Po europejskich wojażach czas na powrót na ekstraligowe salony. W poniedziałek po powrocie z Austrii zawodnicy JKH GKS Jastrzębie mieli dzień wolny, a na wspólnym treningu spotkają się dopiero we wtorkowe późne popołudnie. Jak wygląda sytuacja w jastrzębskiej ekipie? - Niektórzy chłopcy są lekko poobijani, ale to normalne po tak ciężkich meczach - mówi dyrektor sportowy JKH GKS Leszek Laszkiewicz.

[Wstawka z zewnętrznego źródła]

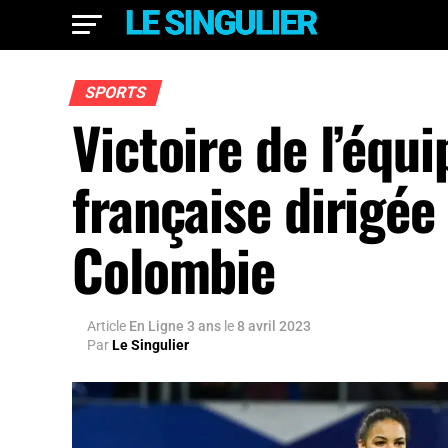
SPORTS
Victoire de l’équ
française dirigée
Colombie
Article
En Ligne 3 ans
le
8 avril 2023
Par
Le Singulier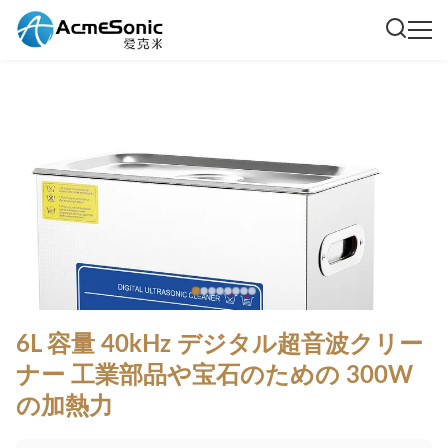
6L 容量 40kHz デジタル超音波クリー
ナー 工業部品や宝石のための 300W
の加熱力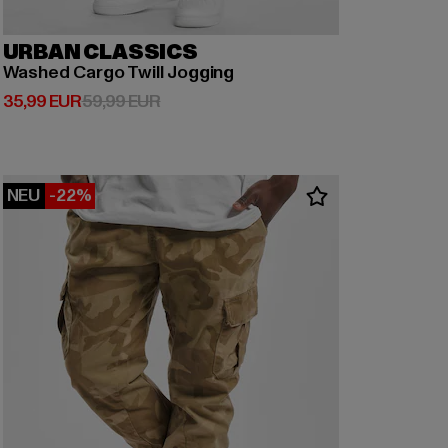
URBAN CLASSICS
Washed Cargo Twill Jogging
Derzeitiger Preis: 35,99 EUR
Aktionspreis: 59,99 EUR
35,99 EUR
59,99 EUR
NEU
-22%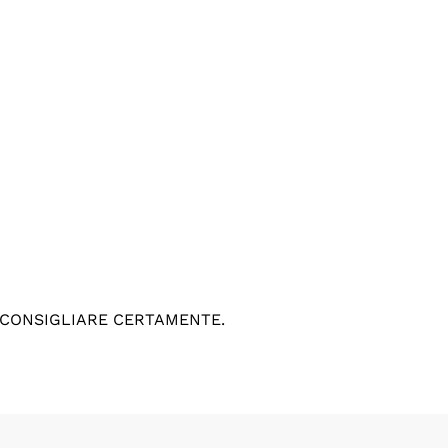
 CONSIGLIARE CERTAMENTE.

Najwięcej obaw budził stan zdrowia Marisa Jassa, który w ferworze walki podczas niedzielnego pojedynku otrzymał cios kijem w twarz. - Maris jest już "poszyty". To charakterny facet, który rzadko się skarży. Liczę, że zagra już w piątek w Tychach - informuje Laszkiewicz, który zapewnia również, iż wszystko jest na dobrej drodze w kwestii powrotu do gry Siarheja Bahalejszy. Przypomnijmy, że białoruski obrońca nie zagrał w Champions Hockey League z uwagi na uraz dłoni.
Warto odnotować, iż Leszek Laszkiewicz nie ukrywa zadowolenia z występu naszej drużyny w czterech pierwszych meczach o punkty w tym sezonie, ale jednocześnie tonuje nastroje i przypomina, że na weryfikację siły ekipy z Jastora przyjdzie jeszcze czas.

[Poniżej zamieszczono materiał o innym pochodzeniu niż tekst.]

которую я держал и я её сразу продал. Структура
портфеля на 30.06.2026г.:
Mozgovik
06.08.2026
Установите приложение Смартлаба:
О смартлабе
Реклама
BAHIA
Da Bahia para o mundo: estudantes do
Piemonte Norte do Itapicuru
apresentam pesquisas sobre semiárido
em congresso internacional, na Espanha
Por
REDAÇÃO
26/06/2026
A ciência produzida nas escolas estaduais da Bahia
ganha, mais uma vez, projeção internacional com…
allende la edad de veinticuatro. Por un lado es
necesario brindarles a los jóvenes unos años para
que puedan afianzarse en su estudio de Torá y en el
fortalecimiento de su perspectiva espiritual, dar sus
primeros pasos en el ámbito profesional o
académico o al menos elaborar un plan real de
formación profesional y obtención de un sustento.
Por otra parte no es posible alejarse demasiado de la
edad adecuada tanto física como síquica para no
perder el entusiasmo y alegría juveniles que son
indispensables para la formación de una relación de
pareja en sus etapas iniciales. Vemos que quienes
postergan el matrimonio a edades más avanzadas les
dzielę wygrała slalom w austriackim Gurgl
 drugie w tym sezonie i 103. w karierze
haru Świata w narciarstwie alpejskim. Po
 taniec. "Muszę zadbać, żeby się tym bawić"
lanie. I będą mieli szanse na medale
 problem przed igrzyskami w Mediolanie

- Zarówno dla naszego klubu, jak i całej drużyny Hokejowa Liga Mistrzów to kolejne ważne doświadczenie. Sam byłem ciekaw, jak zaprezentujemy się na tle tak silnych rywali. Myślę, że możemy być mile zaskoczeni i dumni, iż z małym wyjątkiem udało nam siępowalczyć z HC Bolzano i Red Bull Salzburg "jak równy z równym". Ten wyjątek to oczywiście ostatnia tercja meczu w Salzburgu, ale trzeba pamiętać, że musieliśmy radzić sobie bez dwóch kluczowych obrońców- podkreśla Leszek Laszkiewicz.

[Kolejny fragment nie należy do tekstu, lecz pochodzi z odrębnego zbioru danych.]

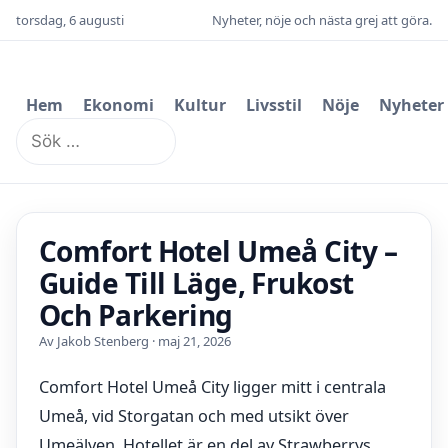
torsdag, 6 augusti
Nyheter, nöje och nästa grej att göra.
Hem
Ekonomi
Kultur
Livsstil
Nöje
Nyheter
Sök
efter:
Comfort Hotel Umeå City –
Guide Till Läge, Frukost
Och Parkering
Av Jakob Stenberg · maj 21, 2026
Comfort Hotel Umeå City ligger mitt i centrala
Umeå, vid Storgatan och med utsikt över
Umeälven. Hotellet är en del av Strawberrys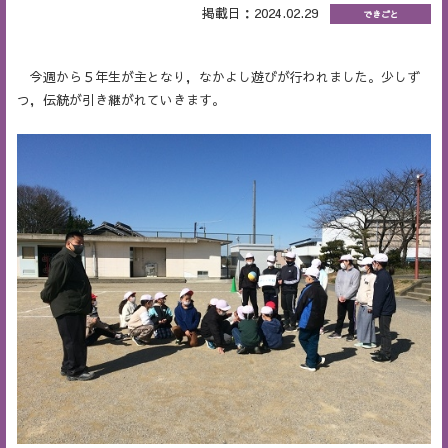
掲載日：2024.02.29
できごと
今週から５年生が主となり，なかよし遊びが行われました。少しず
つ，伝統が引き継がれていきます。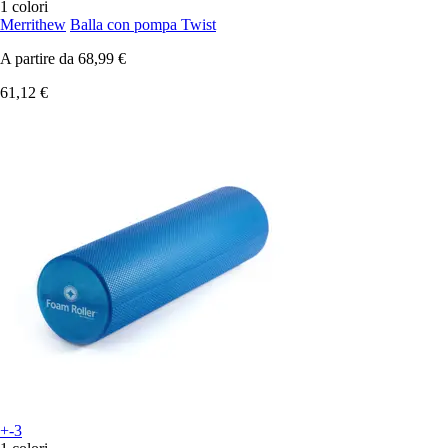
1 colori
Merrithew
Balla con pompa Twist
A partire da
68,99 €
61,12 €
+-3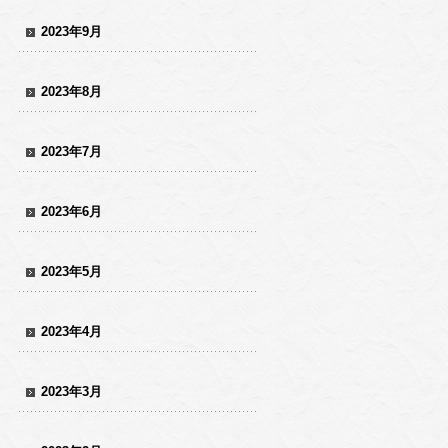
2023年9月
2023年8月
2023年7月
2023年6月
2023年5月
2023年4月
2023年3月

Legenda jastrzębskiego hokeja bynajmniej nie uważa, że wobec niezłego występu w CHL proces przygotowania do obrony tytułu mistrza Polski zakończył się. Wręcz przeciwnie. - Dla mnie powodem do radości jest to, że chłopaki pokazali, iż mają w sobie duży potencjał. Zebrane w ten sposób doświadczenie na pewno zaprocentuje w przyszłości. Niemniej, przed nami jeszcze wiele pracy, bowiem mamy sporo do poprawienia. Niebawem rozpoczniemy rozgrywki na "krajowym podwórku", które także zweryfikują nasz zespół. Polska ekstraliga jest specyficzna.Bez wątpienia nie możemy po czterech rozegranych meczach kusić się na prognozę przebiegu sezonu ligowego - uważa Leszek Laszkiewicz.
Pierwszy ekstraligowy mecz w tym sezonie JKH GKS Jastrzębie rozegra w najbliższy piątek w Tychach, natomiast dwa dni później podejmie na Jastorze GKS Katowice.